In this online video ‘Swing VPN’ is just freshly installed from the Perform Retail store and getting monitored by mitmproxy. Right after application startup, language selection and acceptance of privateness policy the application starts off to determine out ‘real IP address’ by undertaking a ask for to both equally google and bing with question “what is my ip”.
My guess is that the application just parses the returned HTML and figures IP from those responses. These ip ask for wanted, as we will see later on, to determine out which config documents to load. The application loads various configs and does diverse actions primarily based on not only nation or region of the user but also on the web provider in just the region.
- Can a VPN safeguard my social media marketing balances?
- Are there any VPNs for around the net sports activities internet streaming?
- Are VPNs appropriate?
- Can a VPN give protection to me from hackers?
- Can a VPN look after my web business transactions?
- What is considered VPN encryption?
After the required config kind is determined in this video the Swing VPN does a few of requests to 2 diverse config information saved in own google travel account of the app creator.
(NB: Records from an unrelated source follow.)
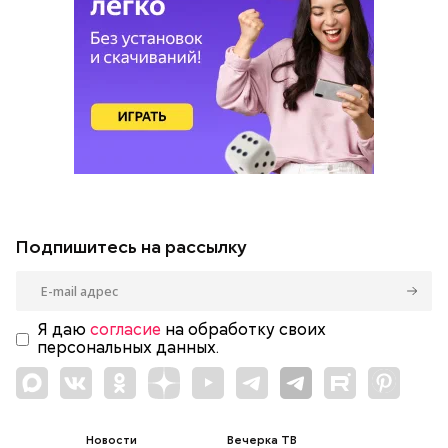
Подпишитесь на рассылку
Я даю
согласие
на обработку своих
персональных данных.
Новости
Вечерка ТВ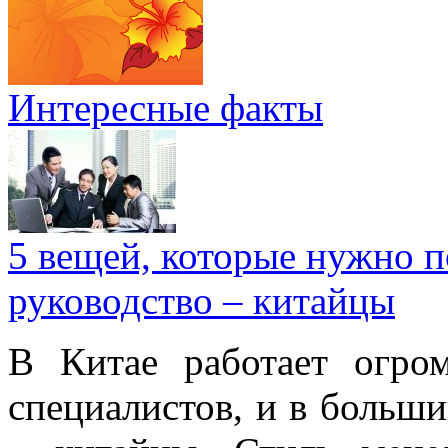
Интересные факты
5 вещей, которые нужно п
руководство – китайцы
В Китае работает огро
специалистов, и в больши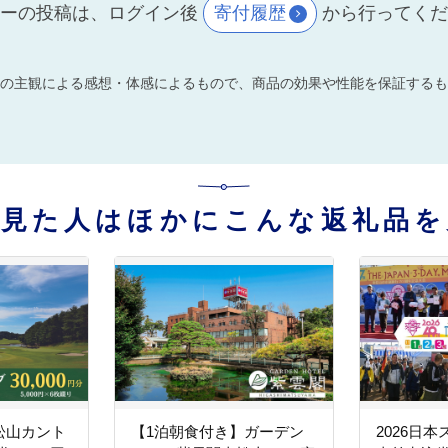
ーの投稿は、ログイン後
寄付履歴
から行ってく
の主観による感想・体感によるもので、商品の効果や性能を保証するも
を見た人はほかにこんな返礼品を
松山カント
【1泊朝食付き】ガーデン
2026日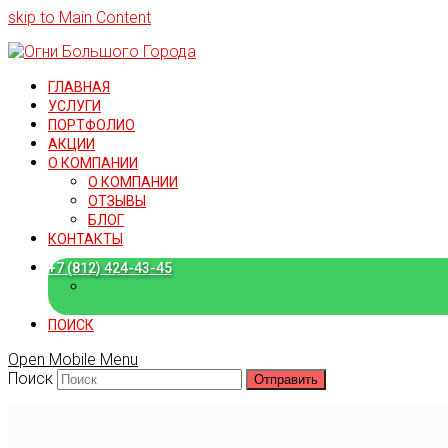
skip to Main Content
ГЛАВНАЯ
УСЛУГИ
ПОРТФОЛИО
АКЦИИ
О КОМПАНИИ
О КОМПАНИИ
ОТЗЫВЫ
БЛОГ
КОНТАКТЫ
+7 (812) 424-43-45
+7 (909) 582-15-18
ПОИСК
Open Mobile Menu
Поиск
Отправить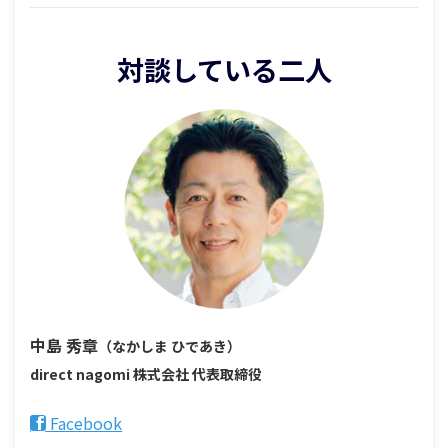
対談している二人
中島 秀章
（なかしま ひであき）
direct nagomi 株式会社
代表取締役
Facebook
The config files are requested from unique personal servers, a couple of github repositories or a couple google push accounts.
My guess is that config file area could be identified by daytime but I have not spent any time to confirm that as it is not essential. As before long as configs are retrieved the application connects to ad community to load advertisements. This concludes the application initialization method. Soon after this application merchants details into a regional cache and proceeds to DDOS a web site returned from the config. And this is how the app behaves over time following being close.
Hint it still tries to do it DDOS even though it is not cyberghost vpn reddit becoming utilized. From this log we can see that the app is requesting a specific endpoint of ‘tm/flights/search’.
Since flight search is really intensive duties that necessitates a large amount of databases and server sources then it is distinct that that the intention is to worry server out of methods so that normal users is not going to be in a position to acess it when wanted. And even however 1 request for every ten seconds could possibly look that it does not performing DDOS the dilemma is in total of install foundation. Now in the beginning of June 2023 it has over 5 million install base on android and even if you split it by 10 it has a potention of 500k RPS. Which is fairly impressive to be equipped to take care of for a small website created most likely in PHP.
Sidenote: The app does not respect privacy. While undertaking this small investigation I discovered out that the application does not treatment about privacy. It most likely additional the button ‘I Take the privateness policy’ just to make playstore accept the application but in reality it is just a button that does not do nearly anything.
So we just went through outer seem of how the app app does it actions relevant to DDOS’ing other web-sites. But I could have put in some other application in the background perhaps with related icon which did all the nasty things just to idiot you. So now let’s dive further inside the application and the real configurations saved in the application which you can do by yourself to verify that it is in fact the ‘Swing VPN – Speedy VPN Proxy’ that is responsible for all this actions.
Some general facts about android apk:The application uses two custom made native libraries to just obfuscate it’s perform and complicate the reverse engineering course of action.